## Dokumenttext
_ _ _
Der Einbau VERSCHIEDENSTER Soundkarten hat wenig / nicht geholfen. Im Internet ist dazu kaum etwas vernünftiges zu finden, und bevor ich mich an einen kostenpflichtigen Berater wende frage ich die gute alte (junge) Community!

Laut meiner Erkentnisse entstehen diese Geräusche durch Spannungsindeverenzen innerhalb des Systems, nun ist die Frage ob es eine Karte gibt die vlt. gerade DIESE herausfiltert ? - Was man machen kann etc.

Ich hoffe auf Antwort.

Mein Computer: Ist in meiner Signatur verlinkt, leider darf ich es nicht direkt hier verlinken da ich zuwenig Posts habe, DER LINK IST DENNOCH CLEAN.

M.f.G.
SkullHunter (TV)


----------



## OldboyX (19. November 2010)

Hab dasselbe (aber zum Glück nur bei den Frontaudio-Anschlüssen), kann dir aber leider auch nicht weiterhelfen. Bei mir ist das schon seit 2 Jahren so und ich habe auch nichts dazu gefunden.
_ _ _
## Bereitgestellte Daten
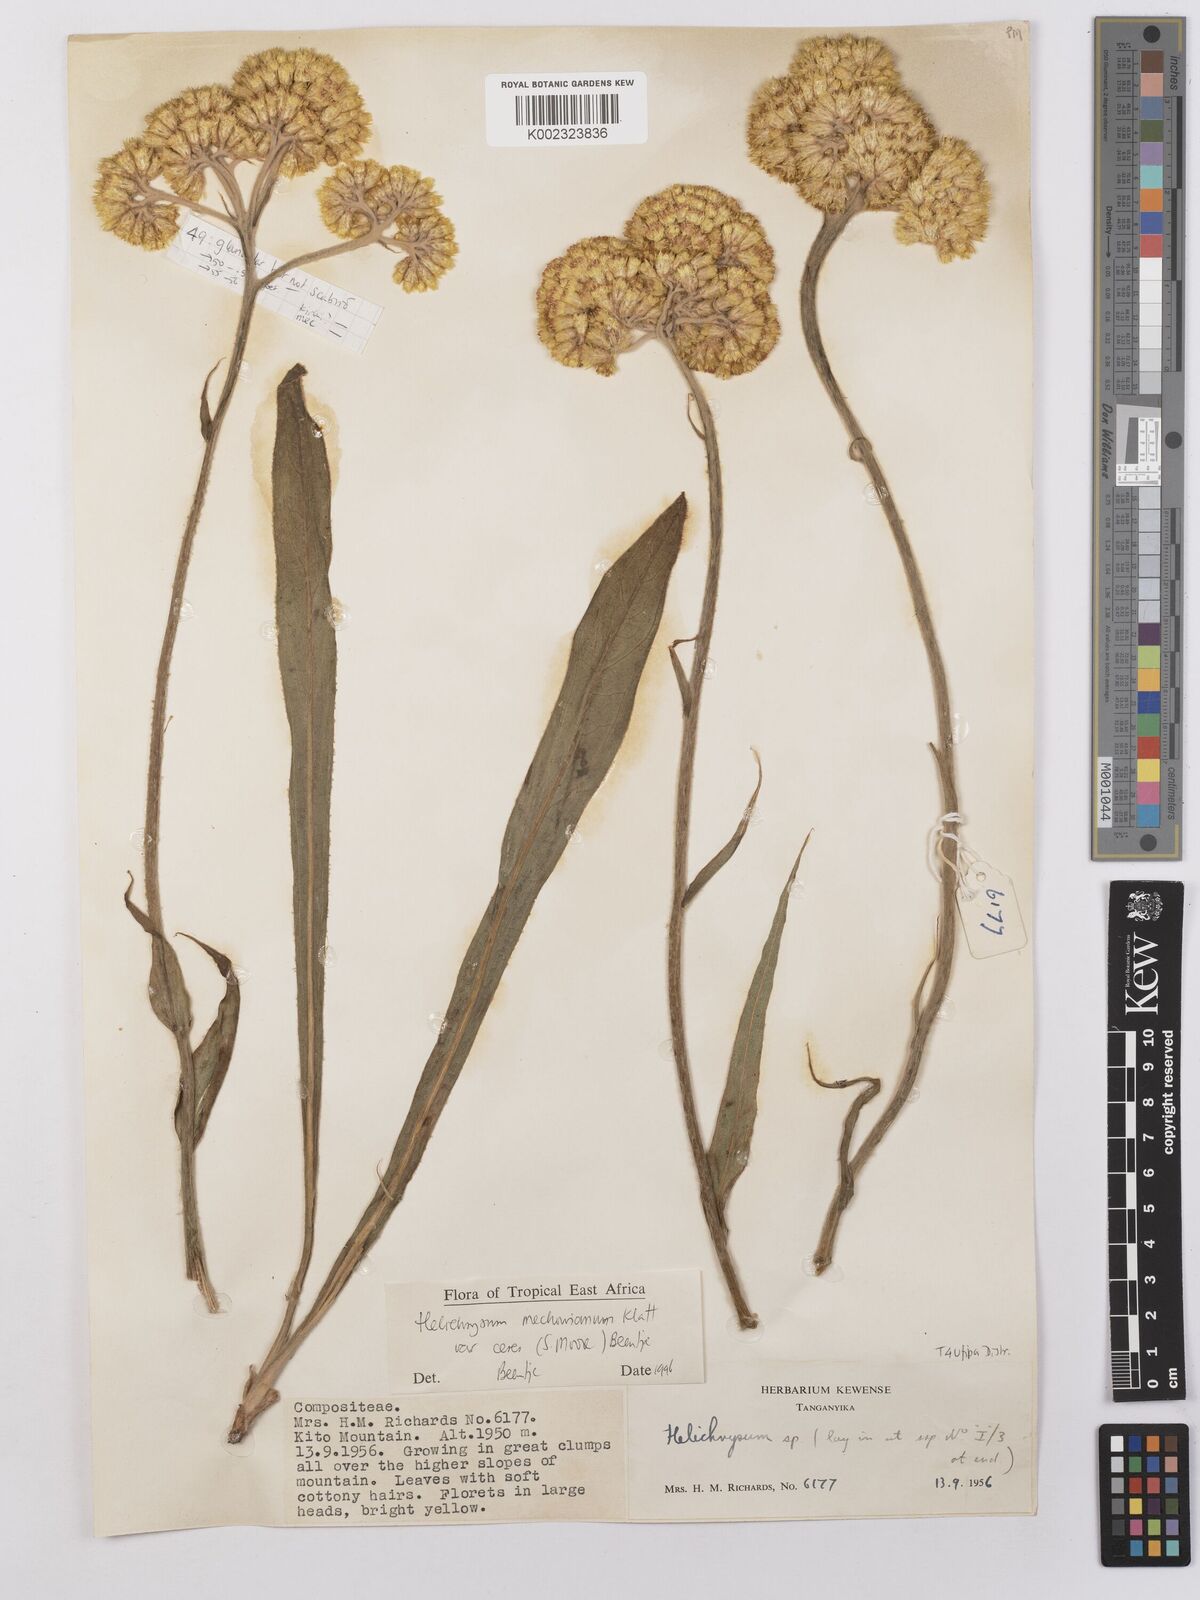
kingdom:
_ _ _
## Ziel A
Bei welchen Anschlüssen treten die Geräusche laut dem Forumstext über Soundkartengeräusche bei OldboyX auf?
## Ziel B
Schreiben Sie den Forumstext über Soundkartengeräusche im Anschluss an seinen letzten Satz weiter.

## Ergebnis A
Nur bei den Frontaudio-Anschlüssen.

## Ergebnis B
Ich nehme mal an, es hat mir irgendwelcher Strahlung zu tun, eventuell auch mit den Festplatten/CPU/Gehäuseintereferenzen?, da bei mir genau gleich das Geräusch "lauter" wird, wenn der PC arbeitet und man bspw. den Browser startet. Es könnte auch daran liegen, dass die Kabel zum Front-audio schlecht abgeschirmt sind (das Geräusch tritt sogar auf, wenn ich am Front-USB ein USB-Headset anstecke). Von Soundkarte ausbauen, über Kabel im Innenraum anders verlegen usw. habe ich alles versucht, das Problem gab es trotzdem immer.

In meinem Fall war es einfach die Sache zu beheben (einfach Audio hinten anstecken), aber weiterhelfen kann ich dir leider nicht. Theoretisch müsste eine hochwertige Soundkarte die entsprechend gut abgeschirmt ist Abhilfe verschaffen, aber selbst habe ich das nie versucht, weil es bei mir eben eine einfache Lösung gab.


----------



## Hotgoblin (19. November 2010)

Habe das auch. Imemr solches Kratzen oder wie man das nennen soll.
Außerdem wird lauter wenn der Pc lädt.

Nur bei meinem alten Headset so (vorne eingeseckt) und bei meinen Boxen nicht (hinten eingesteckt).

Habs gerade hinten eingesteckt seitdem habe ich keine Kratzer mehr :/


----------



## tastenbenutzer (19. November 2010)

Hallo,

wenn die Geräusche sich ändern bei Bewegung der Maus etc, hört sich das sehr nach einen offnene Eingang an der Sounkarte an. Also wo nichts angschlossen ist und Verstärkung an ist. 

Also mal probieren alle Eingänge zu muten.



Gruß


----------



## Sadorkan (21. November 2010)

is bei mir auch nur am front-/Kopphörer-ausgang. wenn ich dann mal bisi am Kabel/Klinkenstecker wackele iset weg.
liegt m.E. an einer zu kleinen Auflageflächer zwischen Stecker und Buchse!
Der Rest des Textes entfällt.